### Source text
'''
# Rising Spirits, 2nd Generation



## Spyder (Aug 16, 2008)

Dave the Dead's original Rising Spirit was the inspiration for these. I built Dave's and always wanted to put my twist on it so here ya go. Mine took a bit more work in some places, less in others.
I am in the process of making a how-to if anyone is interested.














































Hope ya like'em


----------



## dave the dead (Jan 31, 2007)

Ohhhh! I do like them! The light color is very cool. Good job Spyder!


----------



## Spyder (Aug 16, 2008)

Well thanks Dave.
I was going for a more ghost like appearance.


----------



## SuperCreep31 (Nov 22, 2009)

wow that's fantastic! Looking forward to a how-to!


----------



## RoxyBlue (Oct 6, 2008)

That third one looks so happy and cheerful


----------



## Dixie (Feb 18, 2009)

Love em' Spyder - there are so many possibilities with this set up..... got the gears in my head spinning!


----------



## pensivepumpkin (Mar 27, 2011)

A haunted double entendre? #winning! I love it!


----------



## MorbidMariah (Mar 28, 2009)
'''
### Items
'''
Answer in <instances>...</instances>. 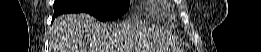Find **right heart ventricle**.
Masks as SVG:
<instances>
[{
  "label": "right heart ventricle",
  "instance_id": "e07e8e85",
  "mask_svg": "<svg viewBox=\"0 0 261 52\" xmlns=\"http://www.w3.org/2000/svg\"><path fill=\"white\" fill-rule=\"evenodd\" d=\"M145 13L149 17L159 18L163 15V10L159 5L153 3L146 8Z\"/></svg>",
  "mask_w": 261,
  "mask_h": 52
}]
</instances>
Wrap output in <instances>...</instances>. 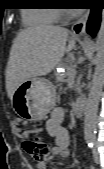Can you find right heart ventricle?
<instances>
[{"mask_svg":"<svg viewBox=\"0 0 104 169\" xmlns=\"http://www.w3.org/2000/svg\"><path fill=\"white\" fill-rule=\"evenodd\" d=\"M23 18L30 25H51L60 19V11L55 8L29 9L23 13Z\"/></svg>","mask_w":104,"mask_h":169,"instance_id":"right-heart-ventricle-1","label":"right heart ventricle"}]
</instances>
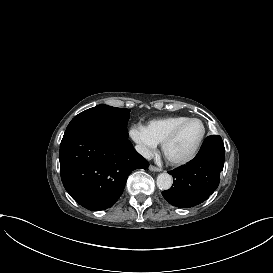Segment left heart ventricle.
<instances>
[{
  "label": "left heart ventricle",
  "instance_id": "obj_1",
  "mask_svg": "<svg viewBox=\"0 0 273 273\" xmlns=\"http://www.w3.org/2000/svg\"><path fill=\"white\" fill-rule=\"evenodd\" d=\"M203 134V124L194 120L185 124L167 146L166 155L171 159L186 157L195 148Z\"/></svg>",
  "mask_w": 273,
  "mask_h": 273
}]
</instances>
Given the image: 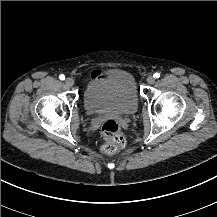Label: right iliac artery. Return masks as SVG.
'''
### What to produce
Pick up the forum thread about the Rising Spirits props after its last line and write what comes next.

### Output
I like the really ghostly effect of these. I bet they look really neat in nighttime lighting.


----------



## Bone Dancer (Oct 7, 2005)

most excellent


----------



## fick209 (Aug 31, 2009)

ohhh, I like all of them, especially the 2nd one. The tombstone accompanying the 1st one gave me a good chuckle. Stoned to death, LOL!


----------



## Spyder (Aug 16, 2008)

I was wondering if anyone was going to catch that. LOL
That's one of my new stones for this year.


----------



## beelce (Jul 21, 2007)

Very nice................


----------



## spideranne (Jul 17, 2006)

Looks awesome. Love the lighter color, should show up great at night.


----------



## Dark Angel 27 (Sep 11, 2008)

an amazing trio of ghosts! Very impressive!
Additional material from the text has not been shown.